On December 10, 1974, shortly after its initial sign-on, the FCC granted WGDN pre-sunrise authorization to operate at 350 watts two hours before local sunrise, allowing it to sign-on at 6am year-round, rather than local sunrise time.

In 1977, Gladwin Broadcasting Company was granted a construction permit for an FM station. That station, WGMM, went on the air February 7, 1979 with an easy-listening format.

===Sale to Apple Broadcasting===

In December 1986, Gladwin Broadcasting Company agreed to sell WGDN and WGMM to Apple Broadcasting Company, for $75,000. The company was headed by Michael Baker, who also served as station general manager, sales manager, and chief engineer. Concurrent with the ownership change, approved the following March, was a call letter change for both stations to its current incarnation. The format offerings for both stations remained relatively unchanged.
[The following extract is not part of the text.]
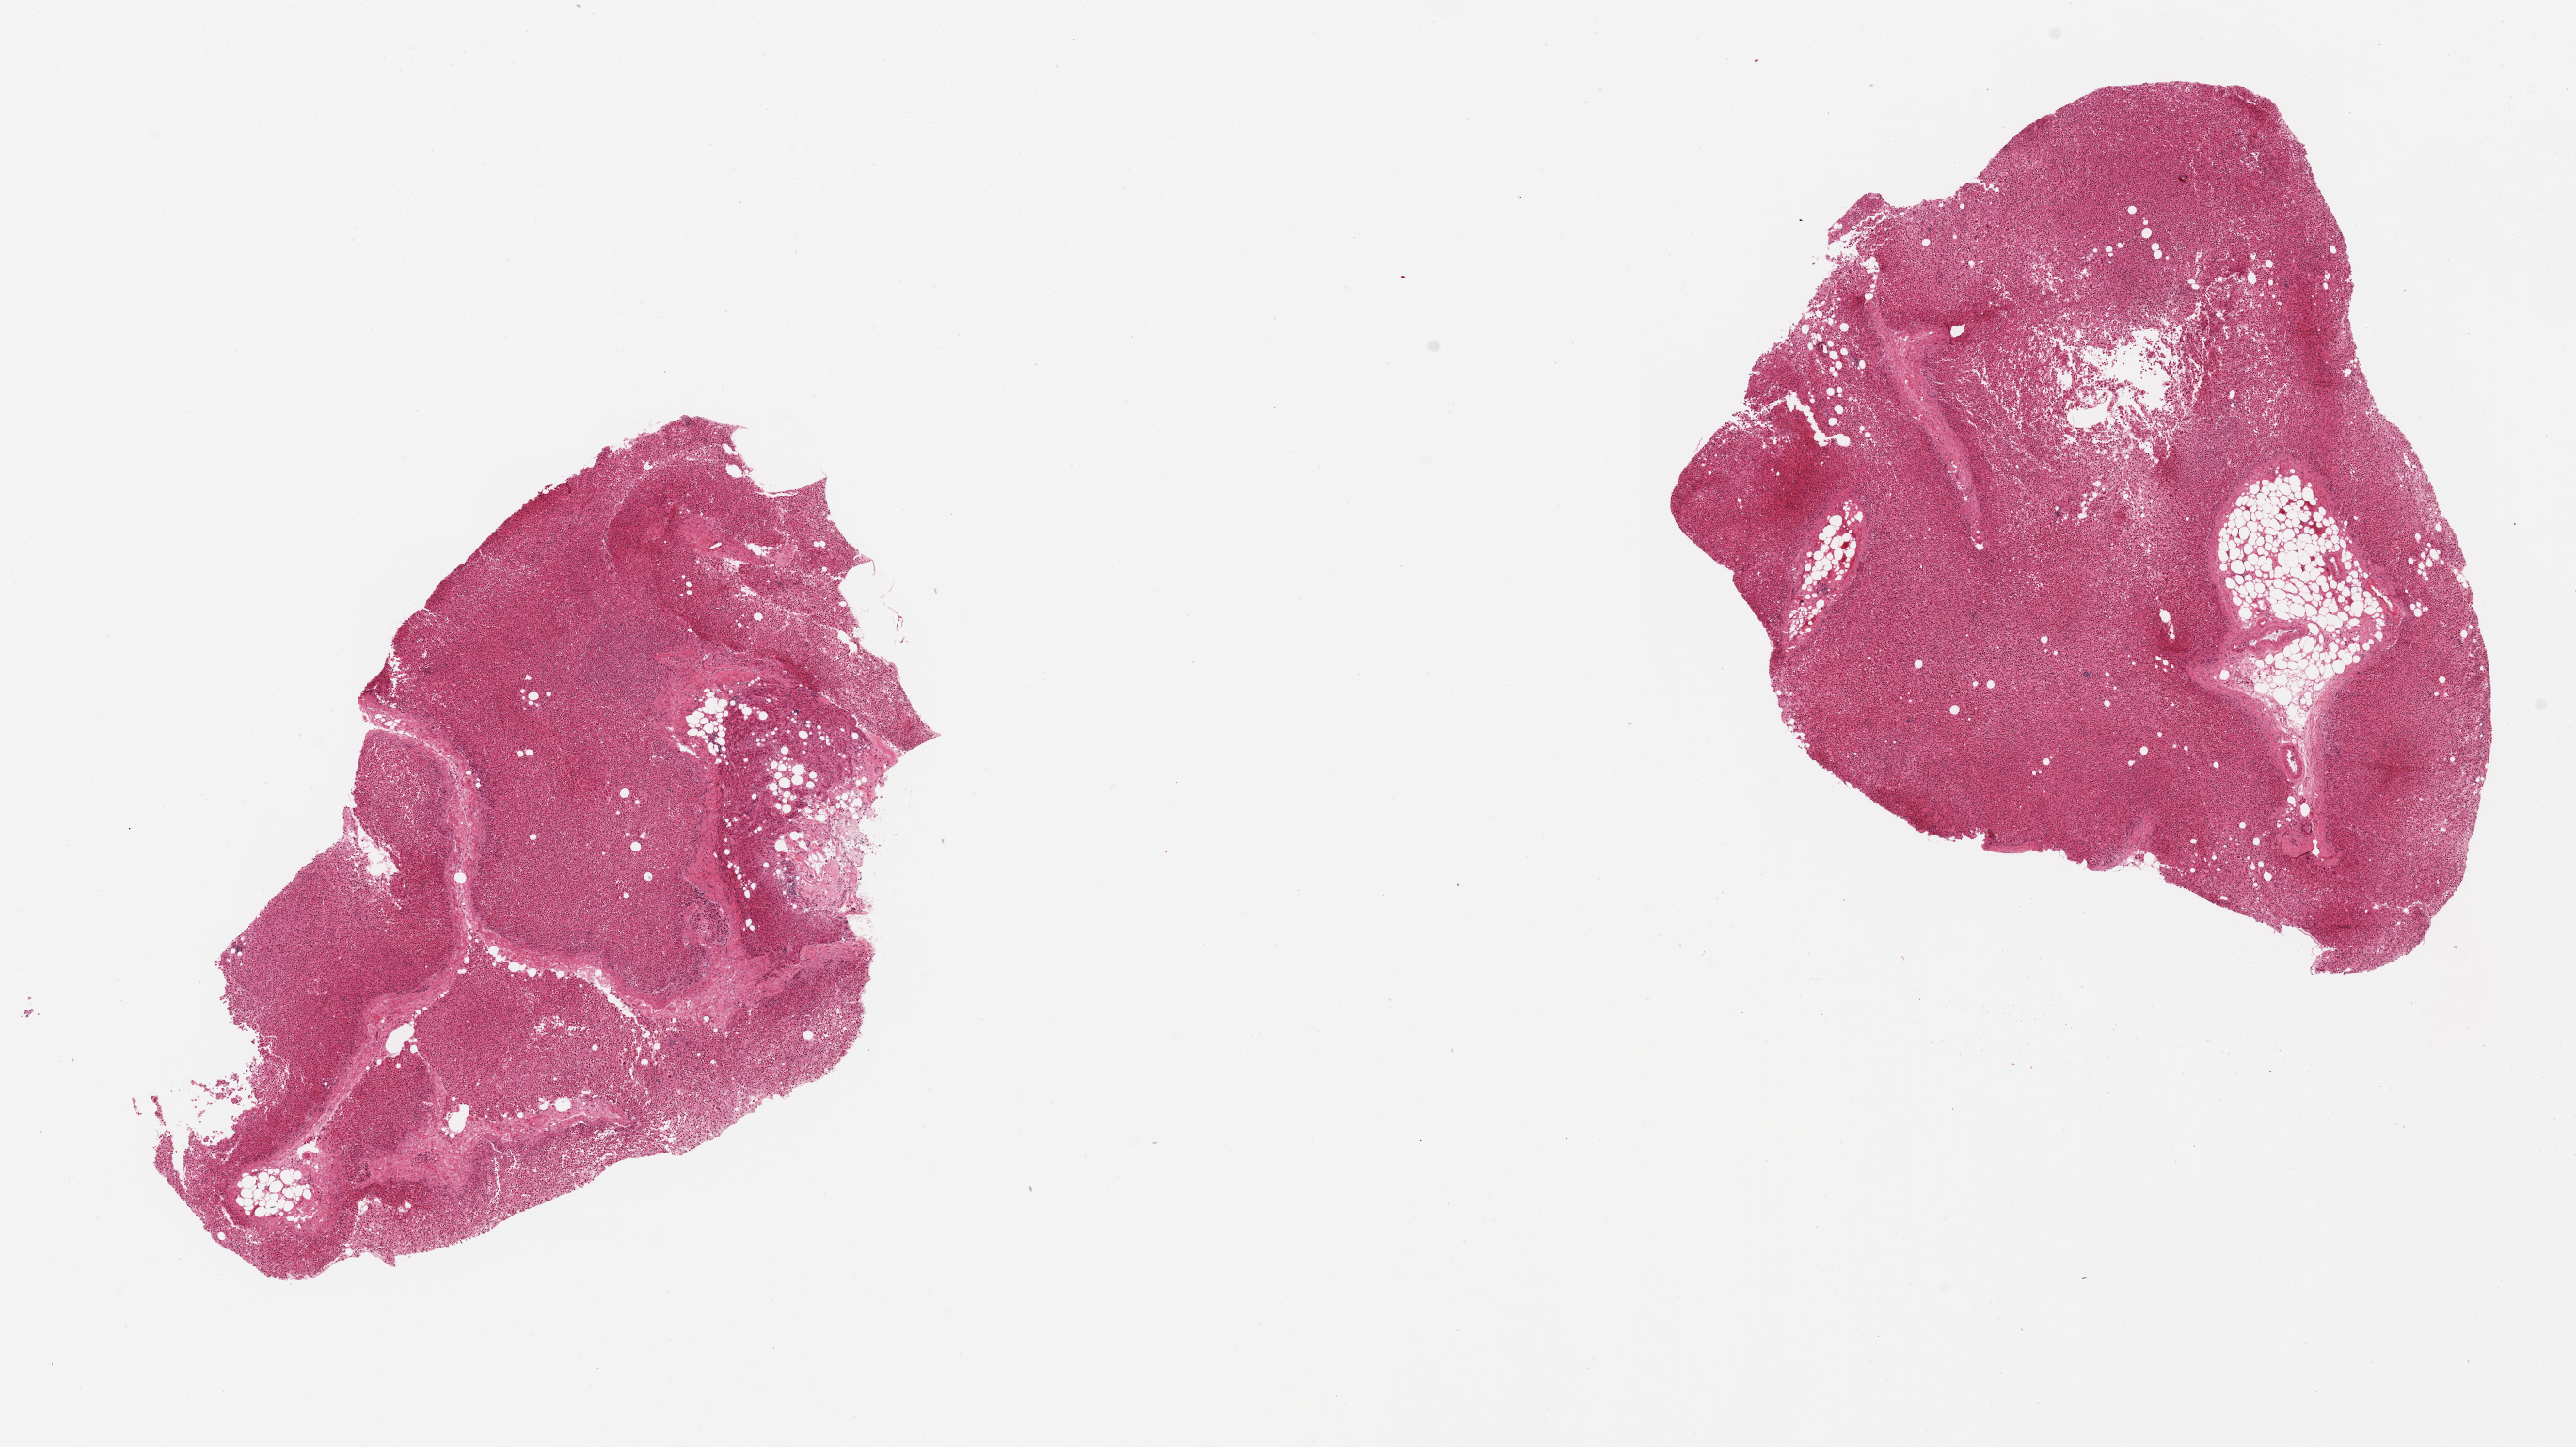
Digitized H&E-stained section, whole scanned area (about 21.7 x 12.2 mm, slide scanned at 20x) shown as a low-resolution overview, PAXgene-fixed paraffin-embedded (PFPE) section, target tissue: adrenal gland, donor tissue sample.
* pathologist's review note for this sample: 2 pieces ~7x6mm, badly autolyzed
This changed in 1989, when the owner principals of Apple Broadcasting Company changed. Timothy Coston became company president, and Steve Coston assumed the position of general manager. The Costons are brothers. In 1991, both radio stations were programming an easy listening format, though still separate entities.

In 1993, WGDN changed its format to adult contemporary, while WGDN-FM maintained its easy listening format. The latter also received an increase to its current power level that year.

In 2001, WGDN adopted a religious format, which continues today. Concurrent with this format flip was WGDN-FM's move to country music, both formats continue today.

In 2011, Timothy Coston sold his shares in Apple Broadcasting to Steve Coston and another shareholder, Ralph Haines III, giving his brother controlling interest in the station (51%).